PLEIADES is an earth observing system conducted by the French National Space Agency, CNES. It consists of two satellites launched on December 2011 (PHR-1A) and December 2012 (PHR-1B), both designed to provide optical pushbroom imagery on five spectral bands to civilian and defense users, with ground sample distance up to 70 cm. During inflight image quality commissioning, radiometric activities included inter-detector normalization coefficients computation, refocusing operations, MTF assessment and estimation of signal to noise ratios. This paper presents inflight results for both satellites. It focuses on several innovative methods that were implemented, taking advantage of the satellite platform great agility. These methods are based on processing images obtained through dedicated exotic guidance. In particular, slow-motion steering enables an efficient estimation of the instrumental noise model, since during acquisition each detector has been viewing a stable ground target along different time samples.

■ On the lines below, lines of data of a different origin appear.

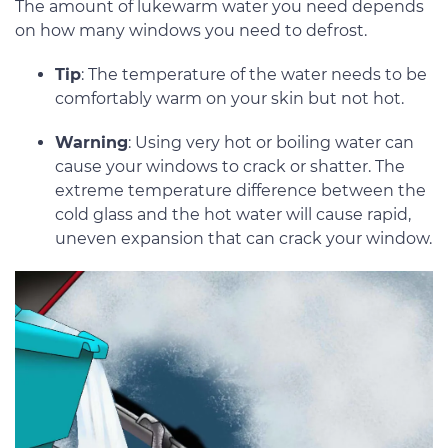
The amount of lukewarm water you need depends
on how many windows you need to defrost.
Tip
: The temperature of the water needs to be
comfortably warm on your skin but not hot.
Warning
: Using very hot or boiling water can
cause your windows to crack or shatter. The
extreme temperature difference between the
cold glass and the hot water will cause rapid,
uneven expansion that can crack your window.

Conversely, rotated retina guidance is used to guarantee that all different elementary detectors have successively viewed the same set of landscape samples during acquisition. Non-uniformity of detector sensitivities can then be characterized, and on-board coefficients used prior to compression can be calibrated in order to prevent vertical striping effects on operational images. Defocus control and Point Spread Function estimation can be easily obtained through processing acquisitions of stars associated to various spectral characteristics, for different adjustments of the refocusing system. All these methods allow an accurate estimation of radiometric performance on the whole range of specified spectral radiances, while drastically reducing the number of required acquisitions on natural targets.